Pre­sum­ably she had also not missed his yes­ter­day’s walk and pic­nic in the park with his chil­dren. Since the divorce from her moth­er he saw them only rarely and yes­ter­day was his birth­day after all. Admit­ted­ly, this was no rea­son for them to meet up, the law and the health author­i­ties were relent­less. If his chil­dren had at least parked their car fur­ther away and they just met in the park, the old lady prob­a­bly would­n’t have noticed them.

Or maybe K. had just been inat­ten­tive in the super­mar­ket yes­ter­day when he was shop­ping for their pic­nic and had fall­en short of the pre­scribed min­i­mum dis­tance too often. The health app, which every­one had to car­ry around in pub­lic places on their smart­phones, imme­di­ate­ly record­ed such approach­es and since the update at the end of last year also report­ed them to the author­i­ties with­out delay. Or his face mask had slipped for a moment and the cashier had report­ed it delib­er­ate­ly, which she was oblig­ed to do by the lat­est decree.

Now, in any case, he was not allowed to leave his apart­ment until the police and health author­i­ties arrived. Resis­tance was futile. Any dis­re­gard would be imme­di­ate­ly rec­og­nized and report­ed. The chip that he, like all the oth­er non-immune peo­ple, wore under the skin in his fore­arm since the Great Pan­dem­ic, would imme­di­ate­ly expose him.

At the time, these chips seemed a good idea for mon­i­tor­ing the health of their wear­ers and quick­ly alert­ing them to symp­toms of infec­tion. In con­junc­tion with the health app, this warn­ing of a pos­si­ble infec­tion could also be sent at the touch of a but­ton to all con­tacts record­ed dur­ing the last few days, in order to inter­rupt the chains of infec­tion as quick­ly as possible.

Every­body was delight­ed to be able to move more or less nor­mal­ly again after half a year of lock­down with this tech­nique. Of course, access to his health data, his con­tacts and his where­abouts had been strict­ly pro­tect­ed in the begin­ning. Oth­er­wise, nev­er would so many have been so will­ing to par­tic­i­pate. In the begin­ning, he still had full con­trol over the data in his health app and only he decid­ed when and if he would pass it on. It was only lat­er, in order to bet­ter research the spread of the virus, as it was called, that the decree came into force that autho­rized the health author­i­ties to have full access to the data.

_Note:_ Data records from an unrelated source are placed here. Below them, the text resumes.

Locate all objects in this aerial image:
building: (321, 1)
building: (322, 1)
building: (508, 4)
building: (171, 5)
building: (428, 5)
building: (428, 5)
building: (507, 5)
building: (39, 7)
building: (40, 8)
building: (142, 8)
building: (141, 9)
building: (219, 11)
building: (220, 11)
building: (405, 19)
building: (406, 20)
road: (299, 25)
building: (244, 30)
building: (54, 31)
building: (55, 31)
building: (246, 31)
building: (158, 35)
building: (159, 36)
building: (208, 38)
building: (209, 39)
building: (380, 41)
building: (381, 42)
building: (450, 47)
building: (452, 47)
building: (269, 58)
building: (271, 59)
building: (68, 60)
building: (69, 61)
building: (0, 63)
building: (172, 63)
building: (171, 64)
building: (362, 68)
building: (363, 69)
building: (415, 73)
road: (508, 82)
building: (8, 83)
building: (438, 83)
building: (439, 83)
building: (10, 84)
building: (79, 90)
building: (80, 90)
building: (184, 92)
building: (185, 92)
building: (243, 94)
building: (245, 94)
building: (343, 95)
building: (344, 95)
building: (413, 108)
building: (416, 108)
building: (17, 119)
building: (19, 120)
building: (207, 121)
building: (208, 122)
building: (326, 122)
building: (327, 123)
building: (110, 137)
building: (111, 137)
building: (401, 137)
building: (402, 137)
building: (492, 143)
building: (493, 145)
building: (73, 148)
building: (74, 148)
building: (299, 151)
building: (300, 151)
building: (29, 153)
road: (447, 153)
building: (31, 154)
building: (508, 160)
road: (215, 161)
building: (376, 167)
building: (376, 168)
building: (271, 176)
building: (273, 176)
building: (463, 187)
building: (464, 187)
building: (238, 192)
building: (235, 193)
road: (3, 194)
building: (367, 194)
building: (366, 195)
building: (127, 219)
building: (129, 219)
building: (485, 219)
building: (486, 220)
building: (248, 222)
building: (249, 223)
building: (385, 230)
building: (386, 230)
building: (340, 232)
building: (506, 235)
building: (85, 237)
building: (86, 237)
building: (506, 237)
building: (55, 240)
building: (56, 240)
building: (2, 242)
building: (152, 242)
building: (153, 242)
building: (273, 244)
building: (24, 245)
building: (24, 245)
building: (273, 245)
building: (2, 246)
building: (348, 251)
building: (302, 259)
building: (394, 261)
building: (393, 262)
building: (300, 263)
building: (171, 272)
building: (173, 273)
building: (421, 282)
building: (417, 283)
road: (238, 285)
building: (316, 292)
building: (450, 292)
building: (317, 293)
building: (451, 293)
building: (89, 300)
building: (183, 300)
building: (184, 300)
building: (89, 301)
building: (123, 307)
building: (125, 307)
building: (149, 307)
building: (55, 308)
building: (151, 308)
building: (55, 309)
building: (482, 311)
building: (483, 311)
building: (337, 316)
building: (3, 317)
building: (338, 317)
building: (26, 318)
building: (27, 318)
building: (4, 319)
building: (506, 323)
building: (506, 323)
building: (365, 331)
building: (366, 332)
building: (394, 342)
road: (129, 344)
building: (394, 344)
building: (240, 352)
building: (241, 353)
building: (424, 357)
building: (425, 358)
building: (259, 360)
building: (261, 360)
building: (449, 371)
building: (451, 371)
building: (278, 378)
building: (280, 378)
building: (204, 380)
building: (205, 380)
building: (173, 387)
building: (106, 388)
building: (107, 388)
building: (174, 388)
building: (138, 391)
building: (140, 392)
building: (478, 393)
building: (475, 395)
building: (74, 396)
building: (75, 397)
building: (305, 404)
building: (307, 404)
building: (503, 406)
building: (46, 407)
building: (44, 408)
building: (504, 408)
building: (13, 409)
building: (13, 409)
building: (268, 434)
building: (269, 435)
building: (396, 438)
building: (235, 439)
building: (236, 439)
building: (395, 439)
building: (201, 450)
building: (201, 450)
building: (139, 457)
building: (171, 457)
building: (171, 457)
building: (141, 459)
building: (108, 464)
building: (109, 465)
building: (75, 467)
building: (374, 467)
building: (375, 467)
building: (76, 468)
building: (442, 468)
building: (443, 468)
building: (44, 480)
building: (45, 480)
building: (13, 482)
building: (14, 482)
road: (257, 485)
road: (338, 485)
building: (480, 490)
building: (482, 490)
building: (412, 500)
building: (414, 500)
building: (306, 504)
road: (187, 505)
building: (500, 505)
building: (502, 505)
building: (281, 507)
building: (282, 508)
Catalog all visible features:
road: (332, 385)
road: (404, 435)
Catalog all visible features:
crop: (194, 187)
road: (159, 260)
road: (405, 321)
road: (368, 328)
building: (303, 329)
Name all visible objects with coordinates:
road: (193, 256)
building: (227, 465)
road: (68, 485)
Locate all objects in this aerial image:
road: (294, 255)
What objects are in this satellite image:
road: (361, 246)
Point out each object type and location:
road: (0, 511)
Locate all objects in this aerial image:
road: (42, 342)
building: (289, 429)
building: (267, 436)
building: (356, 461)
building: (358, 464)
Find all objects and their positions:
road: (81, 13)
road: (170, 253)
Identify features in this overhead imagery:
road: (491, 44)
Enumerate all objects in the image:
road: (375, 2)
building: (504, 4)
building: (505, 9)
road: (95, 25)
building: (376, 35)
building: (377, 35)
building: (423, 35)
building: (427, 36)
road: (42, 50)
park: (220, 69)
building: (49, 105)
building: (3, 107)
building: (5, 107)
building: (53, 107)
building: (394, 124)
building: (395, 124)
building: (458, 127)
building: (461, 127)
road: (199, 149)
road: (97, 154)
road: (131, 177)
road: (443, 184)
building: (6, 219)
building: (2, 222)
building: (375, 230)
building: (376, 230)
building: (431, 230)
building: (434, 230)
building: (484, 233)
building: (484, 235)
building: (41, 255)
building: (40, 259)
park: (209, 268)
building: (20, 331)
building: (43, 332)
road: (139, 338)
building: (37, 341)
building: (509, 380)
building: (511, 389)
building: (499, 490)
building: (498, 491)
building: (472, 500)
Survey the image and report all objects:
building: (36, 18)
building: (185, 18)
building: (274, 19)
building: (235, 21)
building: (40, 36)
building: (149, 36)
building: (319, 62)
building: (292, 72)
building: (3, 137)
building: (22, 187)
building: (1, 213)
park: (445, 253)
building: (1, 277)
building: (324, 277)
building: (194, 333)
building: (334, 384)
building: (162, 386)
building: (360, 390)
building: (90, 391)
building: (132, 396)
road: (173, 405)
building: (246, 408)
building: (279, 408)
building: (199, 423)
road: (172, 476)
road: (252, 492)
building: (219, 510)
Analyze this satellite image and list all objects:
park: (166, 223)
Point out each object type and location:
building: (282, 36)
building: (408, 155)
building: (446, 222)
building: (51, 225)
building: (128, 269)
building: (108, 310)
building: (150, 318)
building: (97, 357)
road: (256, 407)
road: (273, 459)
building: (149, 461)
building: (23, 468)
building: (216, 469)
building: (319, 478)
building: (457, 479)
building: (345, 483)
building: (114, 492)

Since then, only cit­i­zens with offi­cial proof of immu­ni­ty have been allowed to par­tic­i­pate in pub­lic life. Con­tact and trav­el restric­tions had been lift­ed for the Immunes. All non-immune peo­ple had their chip in their arms and always car­ried the health app with them. In addi­tion, they were oblig­ed to wear the white pro­tec­tive masks with green virus sym­bol issued by the author­i­ties as iden­ti­fi­ca­tion in public.

Ini­tial­ly, K. had also tried to get such an offi­cial proof of immu­ni­ty. Final­ly, dur­ing the peak phase of the pan­dem­ic in spring 2020, he had also had a fever and cough. How­ev­er, his con­di­tion improved quick­ly by itself and he nev­er saw a doc­tor, so he was nev­er test­ed for the virus. How­ev­er, after six months, sev­er­al tests and con­sid­er­able admin­is­tra­tive costs, his appli­ca­tion to the health author­i­ties for an offi­cial proof of immu­ni­ty was reject­ed. Now he was not able to sub­mit a new appli­ca­tion again for six months at the ear­li­est. With­out high-rank­ing advo­cates in the author­i­ty, how­ev­er, this seemed to him to be a com­plete waste of time.

To be con­tin­ued — hope­ful­ly not.